__WORK ORDER__
The required answer is every line of the data containing the word "Douglas".
○ ○ ○ ○ ○ ○ ○
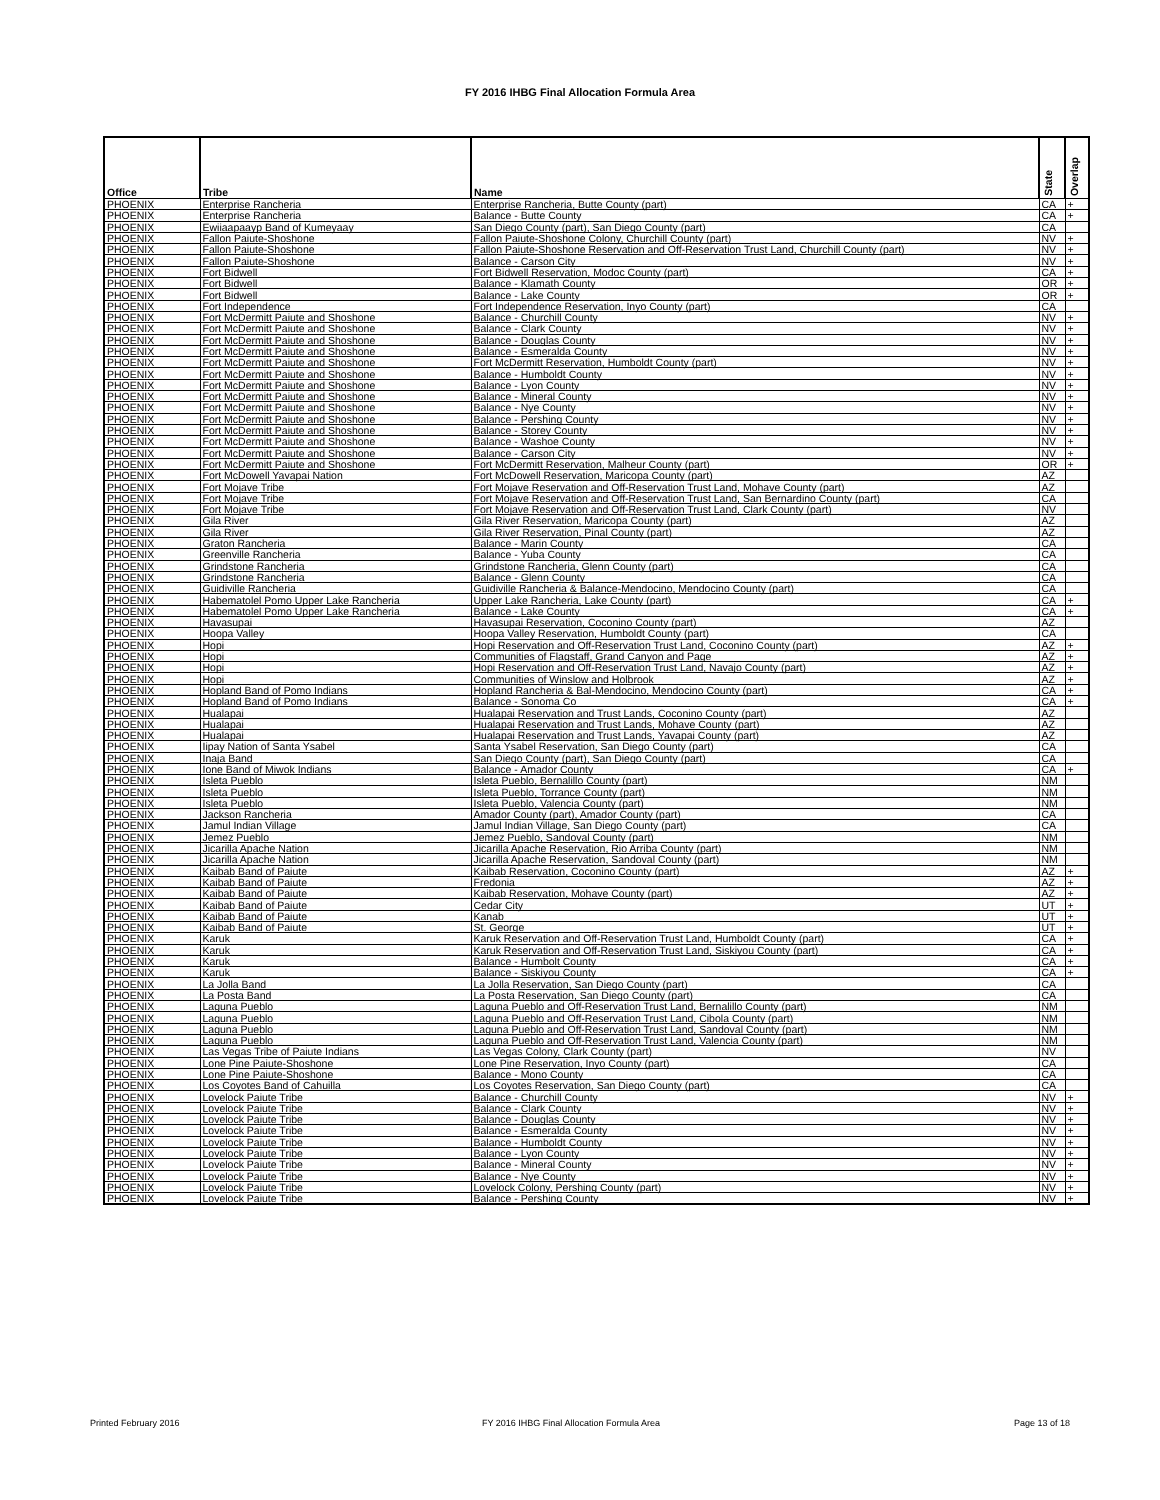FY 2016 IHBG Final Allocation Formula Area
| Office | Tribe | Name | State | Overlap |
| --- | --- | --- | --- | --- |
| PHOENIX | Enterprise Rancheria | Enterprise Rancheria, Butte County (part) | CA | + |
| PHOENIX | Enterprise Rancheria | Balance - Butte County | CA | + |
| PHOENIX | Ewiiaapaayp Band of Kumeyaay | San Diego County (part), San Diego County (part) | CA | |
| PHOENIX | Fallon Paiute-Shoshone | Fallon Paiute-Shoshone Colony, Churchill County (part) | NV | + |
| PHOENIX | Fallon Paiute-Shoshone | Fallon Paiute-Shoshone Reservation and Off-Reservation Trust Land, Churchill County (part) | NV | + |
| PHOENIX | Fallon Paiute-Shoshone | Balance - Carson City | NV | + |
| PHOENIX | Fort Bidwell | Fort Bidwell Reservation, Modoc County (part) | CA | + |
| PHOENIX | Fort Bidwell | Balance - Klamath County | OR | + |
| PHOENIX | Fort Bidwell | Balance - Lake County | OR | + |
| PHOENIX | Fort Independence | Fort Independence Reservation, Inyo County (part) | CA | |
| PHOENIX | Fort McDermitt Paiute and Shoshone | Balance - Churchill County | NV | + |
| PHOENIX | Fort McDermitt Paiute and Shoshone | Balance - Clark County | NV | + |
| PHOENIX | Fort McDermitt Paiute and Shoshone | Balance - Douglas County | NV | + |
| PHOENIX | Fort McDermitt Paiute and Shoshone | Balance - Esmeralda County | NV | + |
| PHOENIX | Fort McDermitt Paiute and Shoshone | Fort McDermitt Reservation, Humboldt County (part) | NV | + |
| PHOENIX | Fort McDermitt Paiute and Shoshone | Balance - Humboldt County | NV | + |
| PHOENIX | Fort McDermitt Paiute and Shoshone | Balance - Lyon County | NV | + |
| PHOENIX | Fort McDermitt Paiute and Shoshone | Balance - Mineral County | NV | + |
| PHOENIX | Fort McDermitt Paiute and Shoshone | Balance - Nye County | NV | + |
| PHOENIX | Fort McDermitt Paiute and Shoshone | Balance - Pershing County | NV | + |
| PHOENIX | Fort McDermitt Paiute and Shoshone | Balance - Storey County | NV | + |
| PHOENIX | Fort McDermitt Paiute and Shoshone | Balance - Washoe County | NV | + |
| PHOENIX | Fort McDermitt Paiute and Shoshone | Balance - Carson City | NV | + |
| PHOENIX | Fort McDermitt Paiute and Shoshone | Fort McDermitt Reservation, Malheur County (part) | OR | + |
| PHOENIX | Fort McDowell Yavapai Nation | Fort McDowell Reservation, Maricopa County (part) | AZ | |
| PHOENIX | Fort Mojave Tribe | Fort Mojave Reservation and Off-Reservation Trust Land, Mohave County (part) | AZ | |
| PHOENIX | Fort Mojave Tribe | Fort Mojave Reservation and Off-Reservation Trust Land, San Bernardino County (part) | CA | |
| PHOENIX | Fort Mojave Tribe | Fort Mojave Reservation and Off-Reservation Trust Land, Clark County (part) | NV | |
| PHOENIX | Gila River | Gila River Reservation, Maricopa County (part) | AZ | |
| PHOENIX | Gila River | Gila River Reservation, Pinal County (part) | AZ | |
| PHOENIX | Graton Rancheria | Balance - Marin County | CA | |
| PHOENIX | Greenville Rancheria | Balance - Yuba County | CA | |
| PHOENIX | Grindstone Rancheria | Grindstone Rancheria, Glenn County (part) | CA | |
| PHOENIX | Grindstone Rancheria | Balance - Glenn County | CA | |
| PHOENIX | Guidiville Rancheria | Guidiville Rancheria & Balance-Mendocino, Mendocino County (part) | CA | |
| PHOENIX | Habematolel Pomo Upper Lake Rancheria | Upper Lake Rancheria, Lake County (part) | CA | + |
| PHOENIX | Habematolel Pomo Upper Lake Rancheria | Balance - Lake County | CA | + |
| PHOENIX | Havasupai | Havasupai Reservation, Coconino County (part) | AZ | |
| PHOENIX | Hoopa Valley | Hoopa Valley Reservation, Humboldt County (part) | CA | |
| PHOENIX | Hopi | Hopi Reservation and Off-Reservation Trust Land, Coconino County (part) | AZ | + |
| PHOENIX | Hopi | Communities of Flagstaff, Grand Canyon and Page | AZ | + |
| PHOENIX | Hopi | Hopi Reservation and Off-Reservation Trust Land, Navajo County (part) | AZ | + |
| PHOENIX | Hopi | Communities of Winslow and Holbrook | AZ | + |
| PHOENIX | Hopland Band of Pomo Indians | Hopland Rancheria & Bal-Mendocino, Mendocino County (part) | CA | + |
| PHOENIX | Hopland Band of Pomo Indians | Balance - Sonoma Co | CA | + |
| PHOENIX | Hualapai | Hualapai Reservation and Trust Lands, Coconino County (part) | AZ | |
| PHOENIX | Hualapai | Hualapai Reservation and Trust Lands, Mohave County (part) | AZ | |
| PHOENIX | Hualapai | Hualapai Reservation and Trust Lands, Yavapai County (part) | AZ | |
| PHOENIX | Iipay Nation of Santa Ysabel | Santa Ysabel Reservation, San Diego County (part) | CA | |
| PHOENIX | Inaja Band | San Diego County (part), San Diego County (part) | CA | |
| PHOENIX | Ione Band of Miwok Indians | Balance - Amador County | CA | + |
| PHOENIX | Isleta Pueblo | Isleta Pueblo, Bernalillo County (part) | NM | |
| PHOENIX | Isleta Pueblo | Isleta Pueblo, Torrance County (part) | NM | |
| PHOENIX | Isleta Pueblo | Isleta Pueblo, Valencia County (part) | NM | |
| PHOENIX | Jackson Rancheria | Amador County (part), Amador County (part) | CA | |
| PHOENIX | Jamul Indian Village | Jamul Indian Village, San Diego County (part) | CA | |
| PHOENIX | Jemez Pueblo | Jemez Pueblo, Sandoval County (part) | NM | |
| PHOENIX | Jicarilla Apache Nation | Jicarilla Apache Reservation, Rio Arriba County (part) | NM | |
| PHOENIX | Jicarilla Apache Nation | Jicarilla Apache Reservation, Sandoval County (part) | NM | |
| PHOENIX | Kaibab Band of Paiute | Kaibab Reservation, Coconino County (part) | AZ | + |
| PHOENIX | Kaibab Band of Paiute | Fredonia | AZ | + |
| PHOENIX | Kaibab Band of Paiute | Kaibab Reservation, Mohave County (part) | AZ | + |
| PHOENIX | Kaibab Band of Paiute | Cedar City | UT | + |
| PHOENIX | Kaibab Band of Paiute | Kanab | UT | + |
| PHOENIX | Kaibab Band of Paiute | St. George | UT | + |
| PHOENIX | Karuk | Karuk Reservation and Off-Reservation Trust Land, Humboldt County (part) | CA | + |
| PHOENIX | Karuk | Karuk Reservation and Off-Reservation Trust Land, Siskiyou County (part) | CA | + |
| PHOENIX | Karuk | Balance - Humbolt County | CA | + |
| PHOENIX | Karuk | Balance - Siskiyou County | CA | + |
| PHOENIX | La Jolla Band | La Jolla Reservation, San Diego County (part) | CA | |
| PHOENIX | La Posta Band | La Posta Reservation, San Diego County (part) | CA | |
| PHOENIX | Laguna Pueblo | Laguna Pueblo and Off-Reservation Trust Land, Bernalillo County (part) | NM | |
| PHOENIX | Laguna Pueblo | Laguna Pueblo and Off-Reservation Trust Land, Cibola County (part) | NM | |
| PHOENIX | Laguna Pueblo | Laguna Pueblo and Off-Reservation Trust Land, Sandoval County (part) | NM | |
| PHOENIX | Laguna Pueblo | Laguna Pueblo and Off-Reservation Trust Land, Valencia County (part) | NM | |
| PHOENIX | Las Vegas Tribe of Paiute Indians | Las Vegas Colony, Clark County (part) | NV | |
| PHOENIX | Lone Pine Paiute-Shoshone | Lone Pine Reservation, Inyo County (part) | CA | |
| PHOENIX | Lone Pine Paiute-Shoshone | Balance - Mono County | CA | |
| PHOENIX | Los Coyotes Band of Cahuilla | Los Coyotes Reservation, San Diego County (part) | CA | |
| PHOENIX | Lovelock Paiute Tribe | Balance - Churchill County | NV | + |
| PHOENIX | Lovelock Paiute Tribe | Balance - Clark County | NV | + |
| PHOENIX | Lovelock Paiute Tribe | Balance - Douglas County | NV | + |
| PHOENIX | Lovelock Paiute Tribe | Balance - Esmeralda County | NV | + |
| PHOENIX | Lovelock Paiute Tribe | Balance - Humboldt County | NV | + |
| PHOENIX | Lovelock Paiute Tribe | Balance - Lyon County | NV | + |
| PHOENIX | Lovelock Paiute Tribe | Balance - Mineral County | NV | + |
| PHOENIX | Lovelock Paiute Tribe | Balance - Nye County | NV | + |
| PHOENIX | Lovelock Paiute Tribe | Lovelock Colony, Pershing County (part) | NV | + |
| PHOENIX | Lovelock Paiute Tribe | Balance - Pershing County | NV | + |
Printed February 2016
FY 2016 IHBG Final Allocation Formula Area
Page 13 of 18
○ ○ ○ ○ ○ ○ ○
__EXERCISE OUTPUT__
| PHOENIX | Fort McDermitt Paiute and Shoshone | Balance - Douglas County | NV | + |
| PHOENIX | Lovelock Paiute Tribe | Balance - Douglas County | NV | + |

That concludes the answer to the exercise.